Lo psicologo gli impedirebbe di cadere in questi blackout?
Se hai iniziato il lavoro da prima, puoi provarci (Mondini su questo punto è perplesso, ndr). Purtroppo invece viene gestita con direttori sportivi che cercano di fare da motivatori, per tirare fuori il massimo. Lo psicologo invece cercherebbe di smuoverti internamente per trovare le tue risposte: le dinamiche perché tu riesca da solo a gestire questi aspetti. E’ una cosa che oggi manca. Siamo davanti a un sistema che funziona sempre più dall’esterno verso l’interno, cioè dal team verso l’atleta. Se non si costruiscono individui forti, avranno dei problemi alla fine della carriera anche nel gestire la quotidianità. Cosa che per certi versi succede anche ora.
In che senso?
Ci sono ragazzi che non sanno gestire il quotidiano. Il giorno in cui devono fare il lungo, escludono tutto il resto, anche cose di breve durata. Non si rendono conto che la giornata è fatta di 24 ore e possono tranquillamente fare altre cose. Non hanno una programmazione, non sanno risolvere le questioni più semplici. Quella fase di preadolescenza resta latente, poi esplode e provoca l’altissima percentuale di divorzi, separazioni e problemi dal punto di vista relazionale. Una volta che vengono a mancare l’obiettivo e le regole che ti dà lo sport, rischi di trovare individui completamente disequilibrati che perdono le facoltà quotidiane delle persone normali. Devono reimparare da zero, esattamente come fanno i ragazzi in comunità di recupero.
Perché il supporto degli psicologi, soprattutto nelle categorie giovanili, viene spesso escluso?
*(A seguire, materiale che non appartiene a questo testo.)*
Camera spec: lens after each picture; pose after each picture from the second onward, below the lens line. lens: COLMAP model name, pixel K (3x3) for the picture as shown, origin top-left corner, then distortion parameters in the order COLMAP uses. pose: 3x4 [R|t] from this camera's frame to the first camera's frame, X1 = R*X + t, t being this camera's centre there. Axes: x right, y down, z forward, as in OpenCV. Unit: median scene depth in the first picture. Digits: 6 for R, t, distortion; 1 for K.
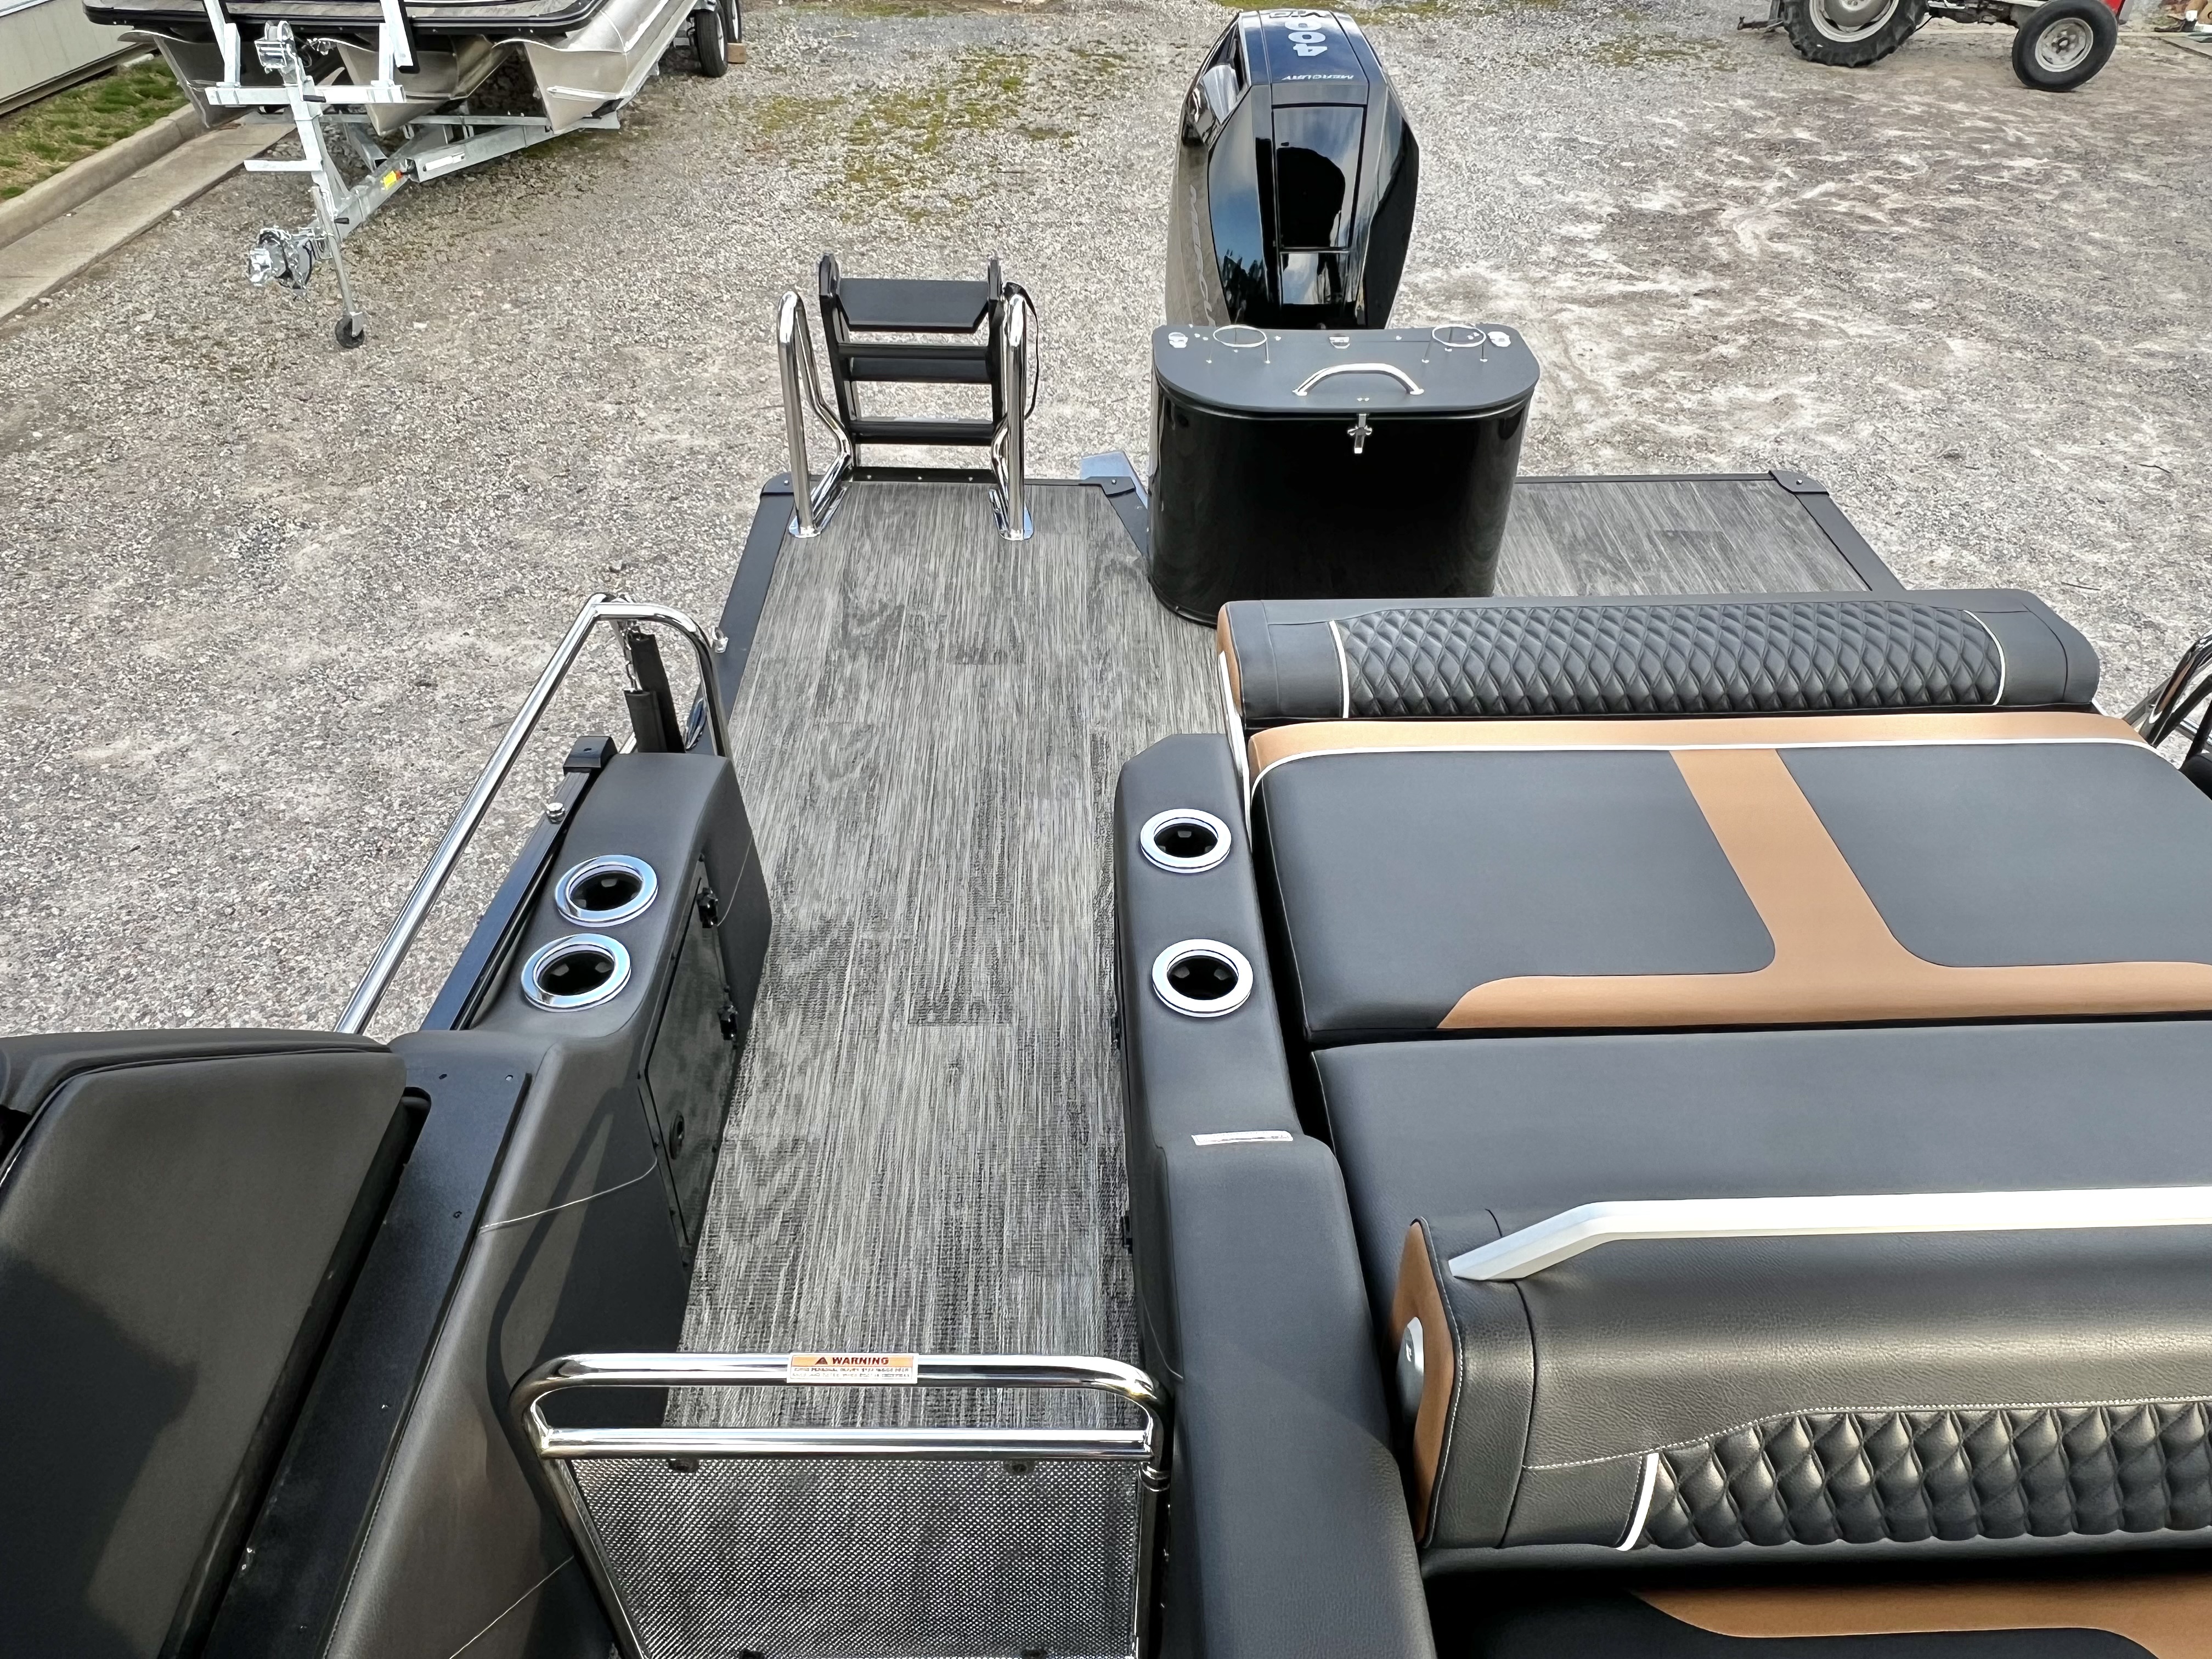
lens RADIAL K [[1472.3, 0, 1101.8], [0, 1472.3, 835.8], [0, 0, 1]] dist [-0.000076, -0.002885]
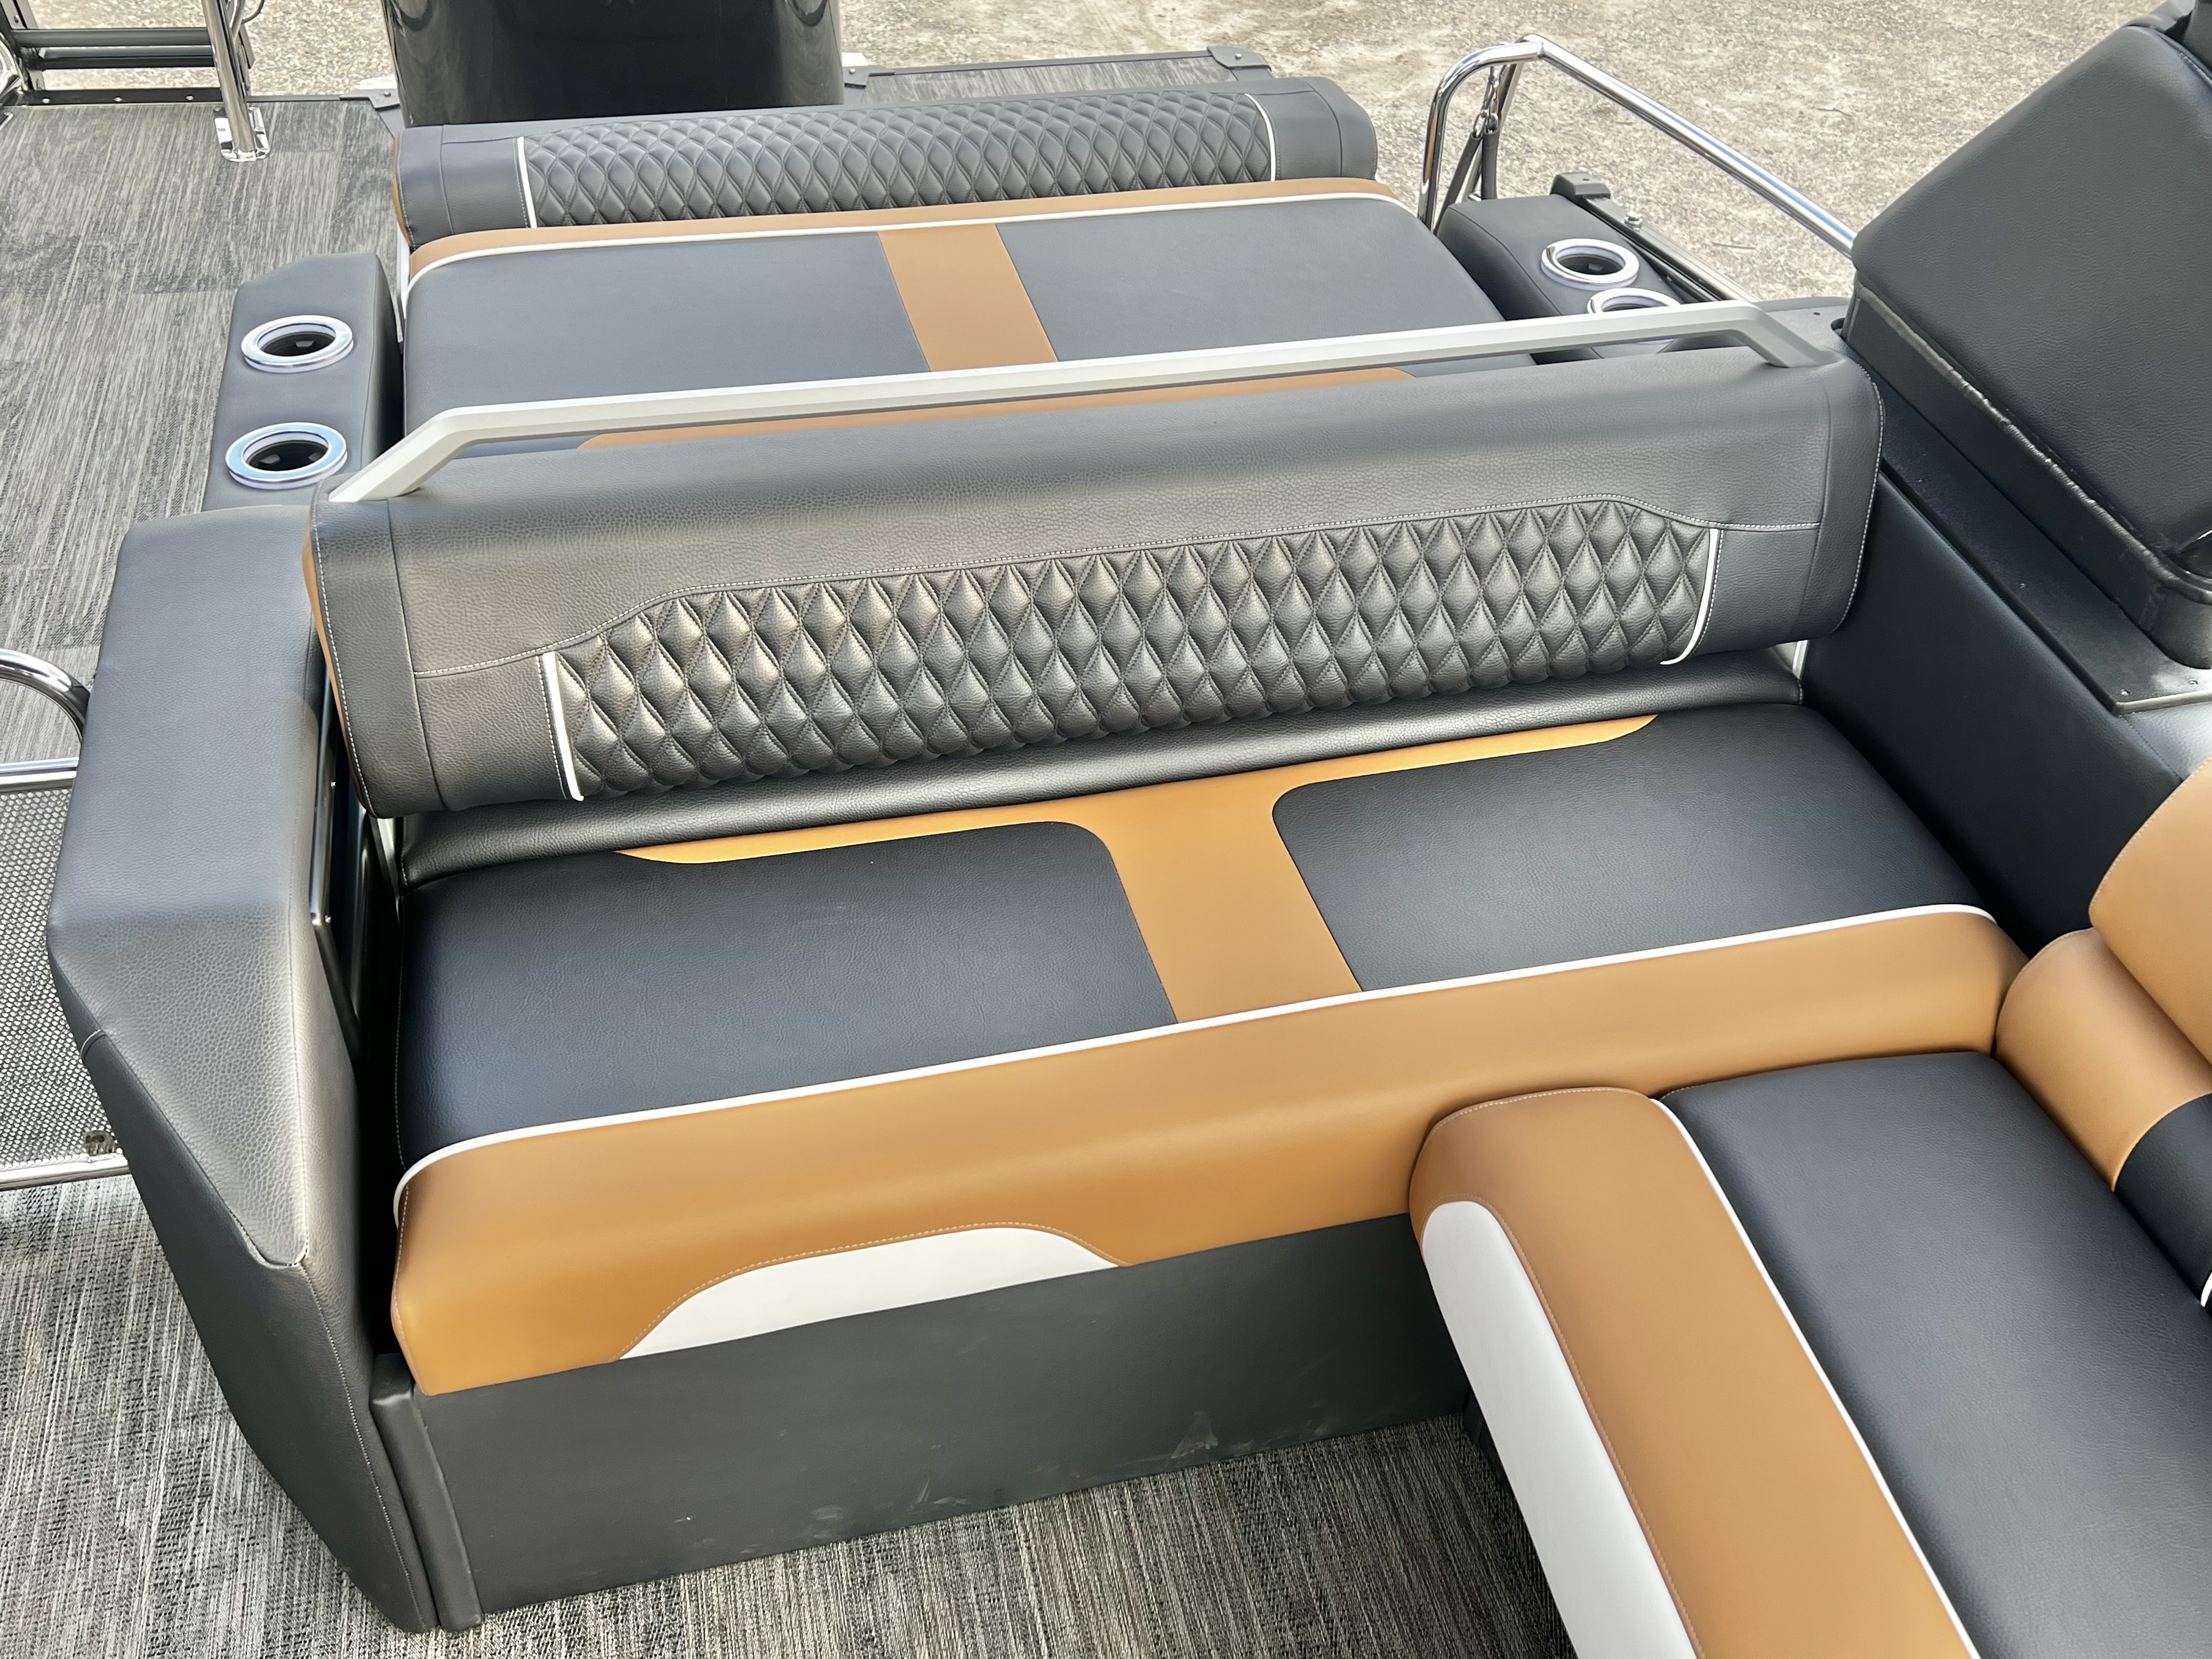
lens RADIAL K [[2080.7, 0, 1132.7], [0, 2080.7, 824.6], [0, 0, 1]] dist [0.028251, 0.000000]
pose [[0.977224, -0.111149, 0.180776, 0.078582], [0.110120, 0.993793, 0.015750, 0.088584], [-0.181405, 0.004515, 0.983398, -0.083933]]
Perché in qualche modo ti può anche rallentare la prestazione. Se si trova davanti un ragazzo che sta facendo fatica come individuo ad affrontare certe dinamiche, che è in preda all’ansia, lo psicoterapeuta ti dice che per il suo bene è meglio che cali un pochino con la bici. Che stacchi un attimo, si rilassi e faccia un percorso per poi ritornare al suo livello. Ma questo vorrebbe dire stare fuori dalle corse per qualche mese e spesso la squadra non se lo può permettere. Stessa cosa per l’atleta, che ha paura di rimanere fuori squadra. Dicono che lo psicologo è un guaio perché tira fuori il problema…
Invece?
Se il problema c’è, non individuarlo e affrontarlo può diventare un guaio anche superiore.